Collection entries:
|---|
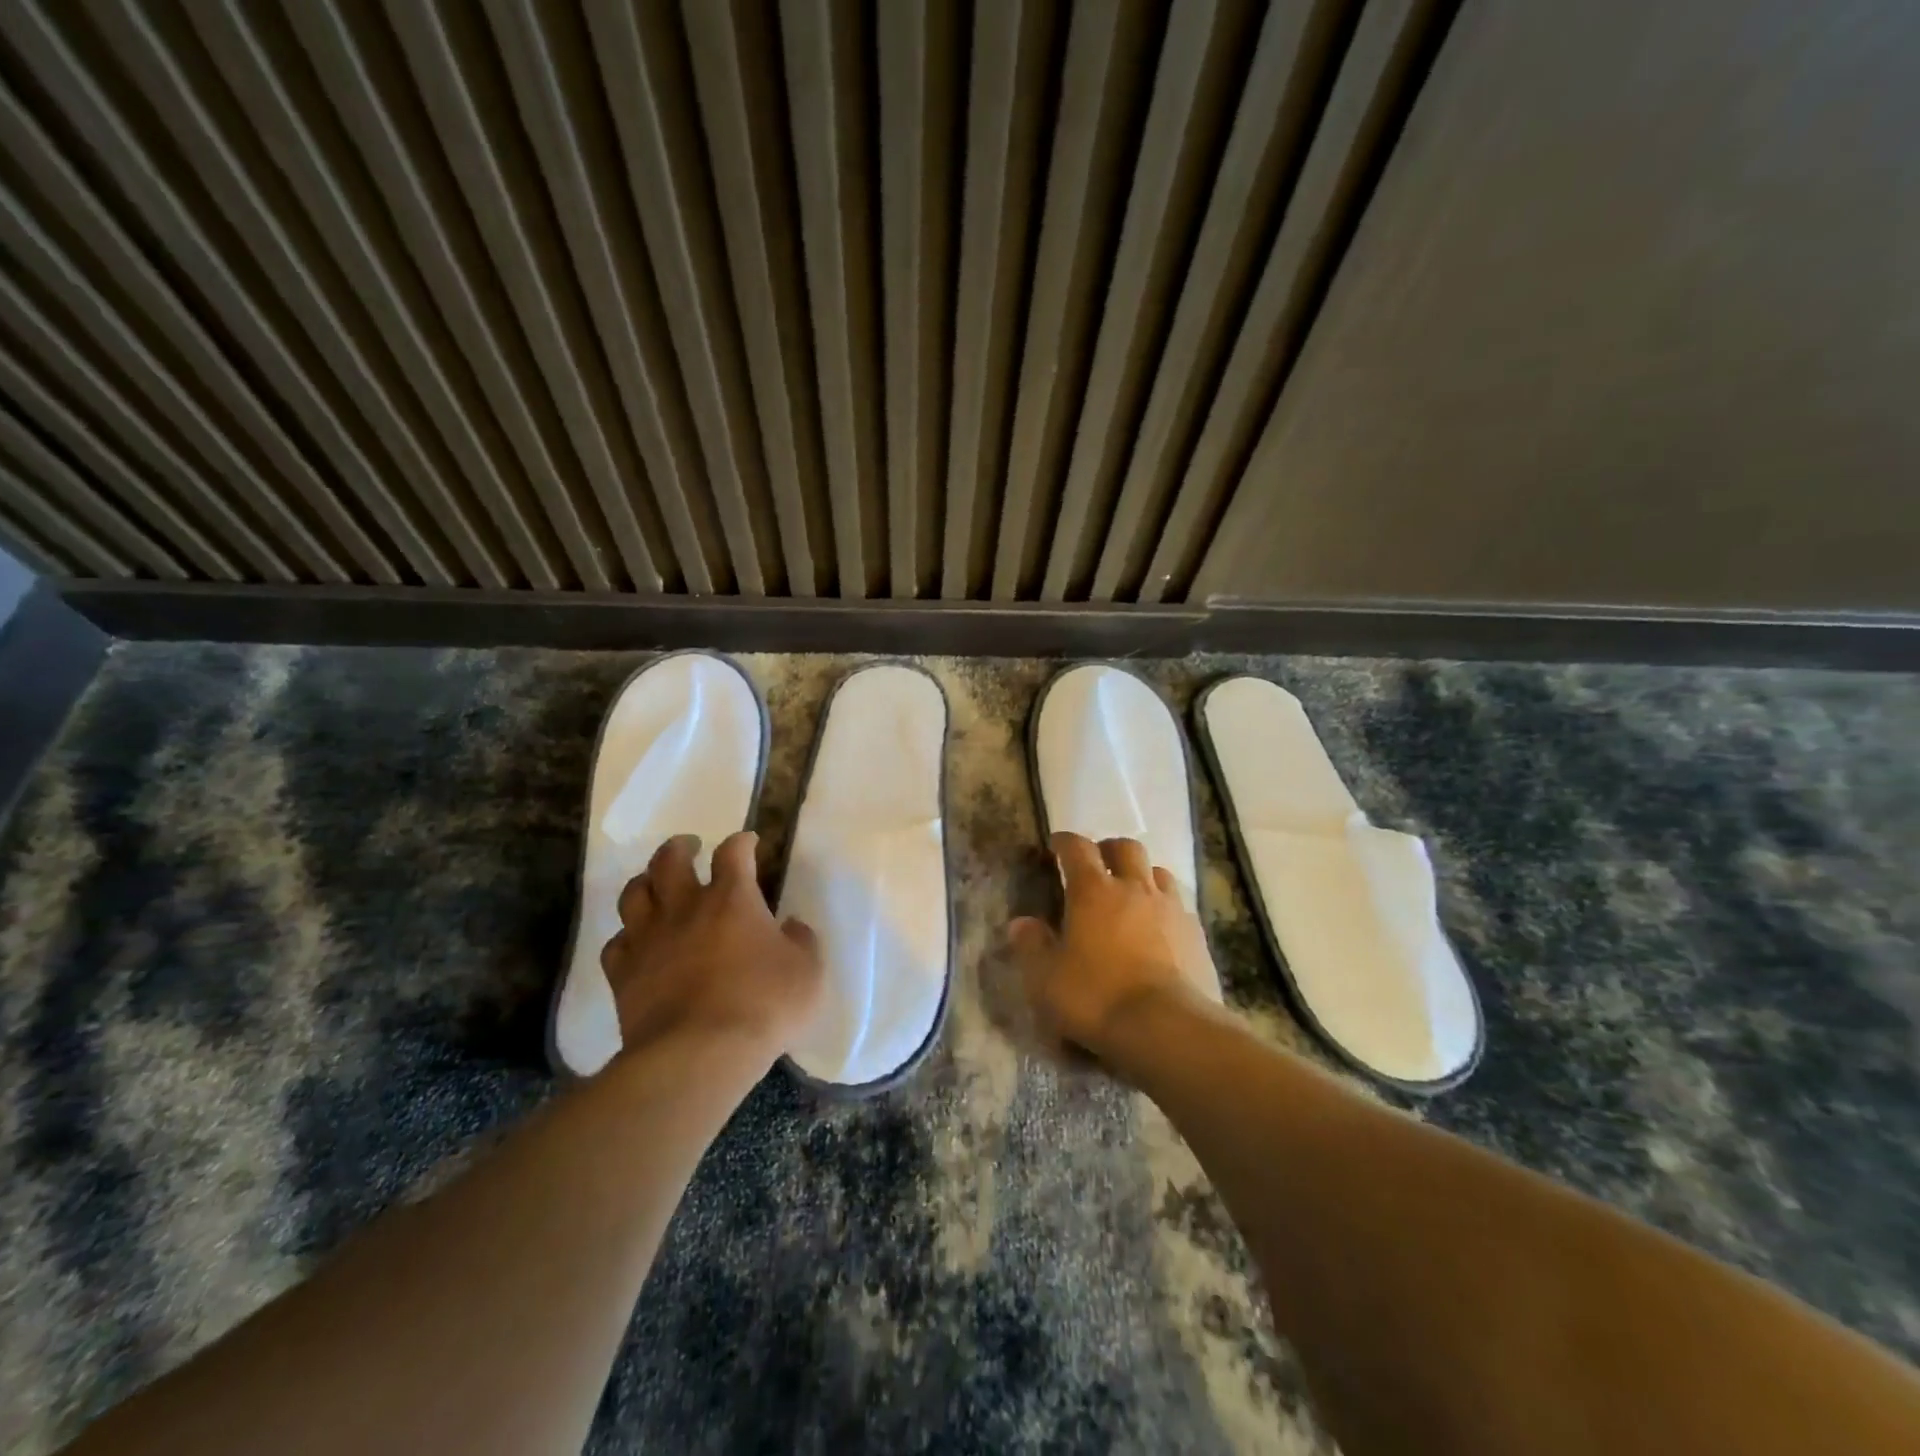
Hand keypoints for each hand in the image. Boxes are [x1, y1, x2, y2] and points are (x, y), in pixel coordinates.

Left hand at [601, 831, 823, 1062]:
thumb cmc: (763, 1006)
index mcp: (732, 899)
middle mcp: (685, 908)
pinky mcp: (624, 975)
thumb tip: (792, 926)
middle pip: (670, 860)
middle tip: (689, 847)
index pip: (733, 852)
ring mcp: (649, 940)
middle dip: (680, 847)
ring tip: (655, 884)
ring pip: (634, 894)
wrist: (698, 1055)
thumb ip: (802, 942)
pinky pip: (616, 944)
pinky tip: (636, 942)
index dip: (742, 842)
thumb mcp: (808, 972)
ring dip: (645, 882)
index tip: (749, 843)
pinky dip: (626, 937)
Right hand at [1008, 832, 1219, 1062]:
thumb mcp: (1046, 979)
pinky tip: (1160, 928)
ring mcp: (1170, 908)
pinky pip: (1179, 905)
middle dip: (1108, 850)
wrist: (1168, 1028)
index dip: (1065, 842)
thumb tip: (1021, 923)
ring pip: (1157, 872)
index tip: (1056, 845)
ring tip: (1132, 893)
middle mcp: (1134, 888)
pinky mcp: (1196, 933)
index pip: (1077, 848)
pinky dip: (1165, 907)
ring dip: (1142, 874)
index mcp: (1093, 891)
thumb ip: (1031, 946)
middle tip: (1097, 865)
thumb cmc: (1097, 997)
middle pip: (1125, 848)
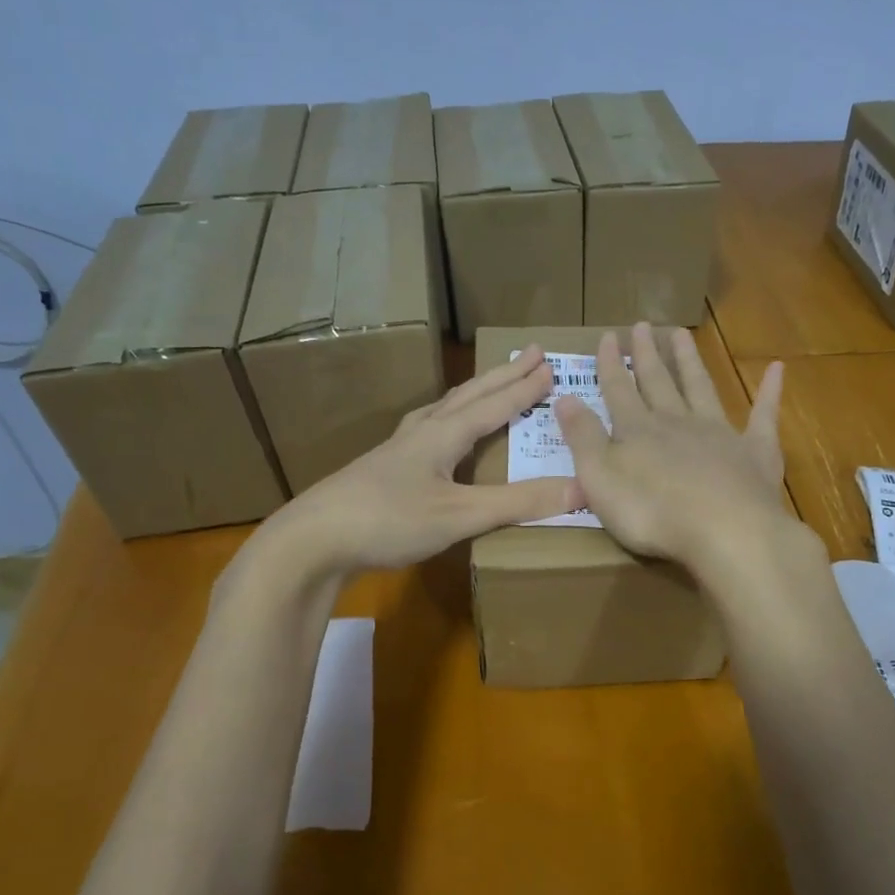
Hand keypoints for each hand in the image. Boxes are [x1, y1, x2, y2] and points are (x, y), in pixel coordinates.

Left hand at [255, 346, 579, 578]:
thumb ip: (518, 503)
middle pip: (468, 396)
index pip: (493, 405)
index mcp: (442, 435)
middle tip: (529, 354)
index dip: (523, 389)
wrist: (313, 540)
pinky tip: (438, 437)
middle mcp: (420, 433)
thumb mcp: (460, 515)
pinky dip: (446, 422)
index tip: (550, 367)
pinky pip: (426, 433)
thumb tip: (581, 487)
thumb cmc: (389, 520)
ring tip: (488, 386)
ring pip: (443, 411)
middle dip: (502, 376)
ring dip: (472, 395)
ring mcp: (397, 452)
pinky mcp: (382, 472)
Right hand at [553, 323, 795, 580]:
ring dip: (690, 362)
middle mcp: (677, 422)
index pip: (619, 391)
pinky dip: (770, 392)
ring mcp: (720, 433)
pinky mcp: (756, 452)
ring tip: (682, 335)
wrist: (725, 531)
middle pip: (659, 382)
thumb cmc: (652, 511)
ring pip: (701, 388)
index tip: (607, 337)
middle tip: (642, 325)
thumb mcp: (600, 478)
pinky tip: (778, 369)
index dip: (610, 366)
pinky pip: (764, 415)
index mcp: (638, 431)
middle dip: (647, 355)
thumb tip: (564, 398)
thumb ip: (582, 438)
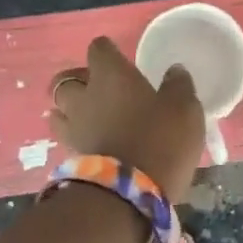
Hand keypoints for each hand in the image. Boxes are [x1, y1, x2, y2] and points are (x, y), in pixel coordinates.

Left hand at [48, 36, 205, 203]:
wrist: (130, 194)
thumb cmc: (161, 139)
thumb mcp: (184, 108)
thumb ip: (179, 85)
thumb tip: (174, 71)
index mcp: (111, 75)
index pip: (98, 48)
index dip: (108, 51)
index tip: (119, 58)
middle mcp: (85, 96)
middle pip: (65, 79)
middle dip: (79, 81)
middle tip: (100, 89)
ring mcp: (73, 128)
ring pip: (58, 110)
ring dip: (70, 109)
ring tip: (90, 117)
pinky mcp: (71, 156)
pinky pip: (67, 137)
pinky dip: (76, 135)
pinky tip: (93, 141)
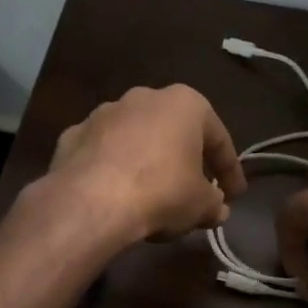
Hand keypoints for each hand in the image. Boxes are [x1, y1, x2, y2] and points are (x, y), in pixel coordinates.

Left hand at [45, 85, 246, 243]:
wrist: (91, 201)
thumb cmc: (161, 192)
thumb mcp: (201, 205)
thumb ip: (214, 204)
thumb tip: (217, 209)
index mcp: (185, 103)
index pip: (218, 139)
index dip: (230, 171)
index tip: (234, 195)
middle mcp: (144, 97)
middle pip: (175, 132)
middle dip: (187, 160)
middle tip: (195, 190)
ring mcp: (104, 112)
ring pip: (137, 138)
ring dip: (148, 161)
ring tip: (153, 194)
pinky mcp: (72, 134)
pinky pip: (103, 152)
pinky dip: (113, 168)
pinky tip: (116, 194)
|---|
Description of the task: Print the records above again exactly. Leave out the images.

Answer to the exercise:
Hand keypoints for each hand in the image. Boxes are [x1, y1, x2, y2] and points are (x, y), in pixel coordinates.

Left hand at [601, 831, 823, 1062]:
thumb cmc: (763, 1006)
index mcp: (732, 899)
middle mcp: (685, 908)
pinky mcp: (624, 975)
thumb tip: (792, 926)
middle pip: (670, 860)
middle tip: (689, 847)
index pip: (733, 852)
ring mcp: (649, 940)
middle dip: (680, 847)
ring tip: (655, 884)
ring pip: (634, 894)
wrist: (698, 1055)
thumb ip: (802, 942)
pinky pip: (616, 944)
pinky tip: (636, 942)
index dip: (742, 842)
thumb mcp: (808, 972)
ring dip: (645, 882)
index tip: (749, 843)
pinky dip: (626, 937)
Right hand at [1008, 832, 1219, 1062]:
thumb mcp: (1046, 979)
pinky tip: (1160, 928)
ring mcp: (1170, 908)
pinky pip: (1179, 905)
middle dip: (1108, 850)
wrist: (1168, 1028)
index dip: (1065, 842)
thumb tip: (1021, 923)
ring pip: (1157, 872)
index tip: (1056, 845)
ring tip: (1132, 893)
middle mcp: (1134, 888)
pinky mcp: (1196, 933)
index pip: (1077, 848)
pinky dip: (1165, 907)
ring dip: (1142, 874)
index mcp: (1093, 891)
thumb ip: (1031, 946)
middle tip: (1097, 865)
thumb cmc: (1097, 997)
middle pip: (1125, 848)
Hand keypoints for each hand in the image. Boxes are [x1, y1, x2, y2] and points are (x, y), in pixel coordinates.

Left hand at [255, 346, 579, 578]:
thumb ip: (518, 503)
middle pip: (468, 396)
index pip: (493, 405)
index mcp: (442, 435)
middle tip: (529, 354)
index dip: (523, 389)
wrist: (313, 540)
pinky tip: (438, 437)
middle mcp: (420, 433)
thumb mcp: (460, 515)
pinky dip: (446, 422)
index tip: (550, 367)
pinky pip: (426, 433)
thumb tip: (581, 487)
thumb cmc: (389, 520)
ring tip: (488, 386)
ring pip: (443, 411)
middle dip: (502, 376)
ring dip: (472, 395)
ring mcp: (397, 452)
pinky mcp: (382, 472)
Right hand at [553, 323, 795, 580]:
ring dip: (690, 362)
middle mcp: (677, 422)
index pip: (619, 391)
pinky dip: (770, 392)
ring mcp: (720, 433)
pinky mcp: (756, 452)
ring tip: (682, 335)
wrist: (725, 531)
middle pip: (659, 382)
thumb cmc: (652, 511)
ring pip: (701, 388)
index tip: (607, 337)
middle tip: (642, 325)
thumb mcp: (600, 478)
pinky tip: (778, 369)
index dip: (610, 366)
pinky pip: (764, 415)
index mcp: (638, 431)
middle dip: (647, 355)
thumb tip: (564, 398)
thumb ip: (582, 438)
Hand keypoints for each hand in the image. Boxes are [x1, y1, x2, y2] and points are (x, y), in pixel coordinates.

Left hand at [48, 36, 205, 203]:
wrist: (130, 194)
thumb cmc: (161, 139)
thumb mcp: (184, 108)
thumb ip: (179, 85)
thumb tip: (174, 71)
index mcp: (111, 75)
index pip: (98, 48)
index dip: (108, 51)
index tip: (119, 58)
middle mcp: (85, 96)
middle pip: (65, 79)
middle dip: (79, 81)
middle tip: (100, 89)
ring mcp: (73, 128)
ring pip: (58, 110)
ring dip: (70, 109)
ring tip: (90, 117)
pinky mcp: (71, 156)
pinky pip: (67, 137)
pinky dip: (76, 135)
pinky tip: (93, 141)
Hand keypoints for each hand in the image. Boxes are [x1, y1, x2, y2] and points are (x, y), in pixel coordinates.

Left hand at [45, 85, 246, 243]:
wrist: (91, 201)
thumb cmc: (161, 192)
thumb mcp: (201, 205)
thumb ip: (214, 204)
thumb tip: (217, 209)
index mcp: (185, 103)
index pip: (218, 139)
index dip: (230, 171)
index tip: (234, 195)
middle mcp: (144, 97)
middle pip: (175, 132)
middle dip: (187, 160)
middle tip: (195, 190)
ring mcp: (104, 112)
ring pip: (137, 138)
ring dip: (148, 161)
ring tip: (153, 194)
pinky mcp: (72, 134)
pinky pip: (103, 152)
pinky dip: (113, 168)
pinky tip: (116, 194)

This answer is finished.